- **EXCERPT**:
------------------------------------
On April Fool’s Day, Twitter says it will get rid of verification badges for nonpaying users, but it doesn’t seem like a joke.
Journalists, celebrities and other public figures who have not paid for their badge may see the blue check on their accounts disappear after Saturday, but some verified users with large accounts on the platform say they’re not worried about losing their status — nor are they planning to leave the site once their badge vanishes.
“I really don’t think anything will change because I’ll still use Twitter the same way,” said Meecham Whitson Meriweather, who goes by @MediumSizeMeech on the platform and tweets about pop culture to his more than 48,000 followers. “I think the de-verification will go extremely smoothly. It might be chaotic for the first week, maybe, but otherwise, I think it’ll be fine.”
After billionaire Elon Musk purchased Twitter in October and made deep staffing cuts, the site has experienced glitches and, in some instances, chaotic rollouts, such as the Twitter Blue program. Twitter Blue is the paid $8 monthly premium subscription now being offered by the platform, which gives users a blue verification badge and other features, like the possibility of editing a post. Organizations will be able to pay $1,000 per month for verification badges.
Verification on Twitter was previously provided by the platform at no cost to accounts they deemed noteworthy. When paid verification was first launched last year, the service was temporarily paused after users began impersonating big-name celebrities, politicians and brands.
With the sunsetting of "legacy" verification badges scheduled for Saturday, some have wondered if the site would fall into disarray once more. Many memed the moment, lamenting (jokingly) that they would soon join the ranks of Twitter’s “normies.”
“Loved getting my blue check to lord it over all my friends and I can’t wait to lose it,” one person tweeted.
Another wrote: “Soon I will lose my blue tick and the last vestige of respectability on these cursed shores.”
Still, some verified users told NBC News that they don’t expect this change to derail the platform entirely or cause an exodus.
“Like we’ve seen with Elon, it’ll probably be just a lot of confusion If this does even happen. This might not even happen,” said Philip Lewis, a senior editor at HuffPo with more than 316,000 followers who goes by @Phil_Lewis_.
On Thursday, The New York Times reported that the platform will make an exception for some of its largest organizations and advertisers, which would be allowed to retain legacy verification badges. The 10,000 most-followed organizations and the site’s top 500 advertisers would keep their badges at no cost, the Times reported. Otherwise, organizations outside of the top 10,000 will be expected to pay $1,000 per month to stay verified.
Molly Jong-Fast, who tweets about current events and politics to her more than 1 million followers and goes by @MollyJongFast, called the idea of paying a platform for verification “perverse.” She hypothesized that the motivation behind removing the badge is not to quell bots on the platform, as Musk previously claimed, but rather to improve Twitter’s profit margin.
“The idea here now is that if you want the privilege of appearing or being able to interface with a site that was built on free content, from writers and artists, you need to pay the technology company,” Jong-Fast said. “These are the best of the brightest, and they still can’t figure out how, you know, to make a media company work, which I think is pretty interesting.”
Some on Twitter have already experienced de-verification — either because they created new accounts or violated Twitter’s community guidelines — have continued using the platform on unverified accounts. Podcaster Ira Madison III, who was previously suspended from Twitter and now tweets on an unverified account, joked about the onslaught of users who were mourning the soon-to-be loss of their verified badges.
------------------------------------
- **PROBLEM REQUIREMENTS**:
For each statement, decide whether the article on Twitter's verification badges agrees with it, answering yes or no and quoting the words of the article that decide it.
1. Twitter Blue costs $8 a month.
2. Before paid verification, Twitter gave badges for free to accounts it considered noteworthy.
3. Twitter's top 1,000 advertisers would keep their badges at no cost.
The material after this point comes from a separate source.
------------------------------------
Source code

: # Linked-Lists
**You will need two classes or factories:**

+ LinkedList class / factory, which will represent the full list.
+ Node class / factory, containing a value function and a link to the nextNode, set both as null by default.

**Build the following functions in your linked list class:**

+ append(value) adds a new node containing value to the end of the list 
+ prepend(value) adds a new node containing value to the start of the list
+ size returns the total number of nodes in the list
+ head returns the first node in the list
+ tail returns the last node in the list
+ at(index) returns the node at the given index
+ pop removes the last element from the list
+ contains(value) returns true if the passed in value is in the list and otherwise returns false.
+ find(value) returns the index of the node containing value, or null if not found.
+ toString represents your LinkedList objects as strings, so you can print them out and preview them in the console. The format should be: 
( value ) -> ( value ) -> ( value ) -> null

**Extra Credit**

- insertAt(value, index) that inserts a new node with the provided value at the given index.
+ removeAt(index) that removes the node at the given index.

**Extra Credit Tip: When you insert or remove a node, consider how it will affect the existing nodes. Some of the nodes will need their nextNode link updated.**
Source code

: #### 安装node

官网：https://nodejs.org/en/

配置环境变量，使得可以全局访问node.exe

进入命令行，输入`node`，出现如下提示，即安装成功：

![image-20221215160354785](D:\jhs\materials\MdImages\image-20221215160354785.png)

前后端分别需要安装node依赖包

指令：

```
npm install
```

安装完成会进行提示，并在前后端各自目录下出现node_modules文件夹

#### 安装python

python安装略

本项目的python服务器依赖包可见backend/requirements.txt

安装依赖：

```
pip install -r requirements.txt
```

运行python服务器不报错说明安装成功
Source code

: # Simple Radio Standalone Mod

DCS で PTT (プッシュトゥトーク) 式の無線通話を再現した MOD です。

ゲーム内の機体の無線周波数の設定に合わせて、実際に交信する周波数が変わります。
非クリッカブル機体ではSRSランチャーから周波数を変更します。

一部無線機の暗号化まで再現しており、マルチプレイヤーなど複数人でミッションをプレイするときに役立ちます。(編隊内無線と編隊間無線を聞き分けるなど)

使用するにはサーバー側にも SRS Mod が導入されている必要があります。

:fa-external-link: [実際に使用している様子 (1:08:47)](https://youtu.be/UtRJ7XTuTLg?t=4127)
------------------------------------
- **ANSWER TO THIS TASK**:
1. Yes: "Twitter Blue is the paid $8 monthly premium subscription now being offered by the platform"
2. Yes: "Verification on Twitter was previously provided by the platform at no cost to accounts they deemed noteworthy."
3. No: "The 10,000 most-followed organizations and the site’s top 500 advertisers would keep their badges at no cost"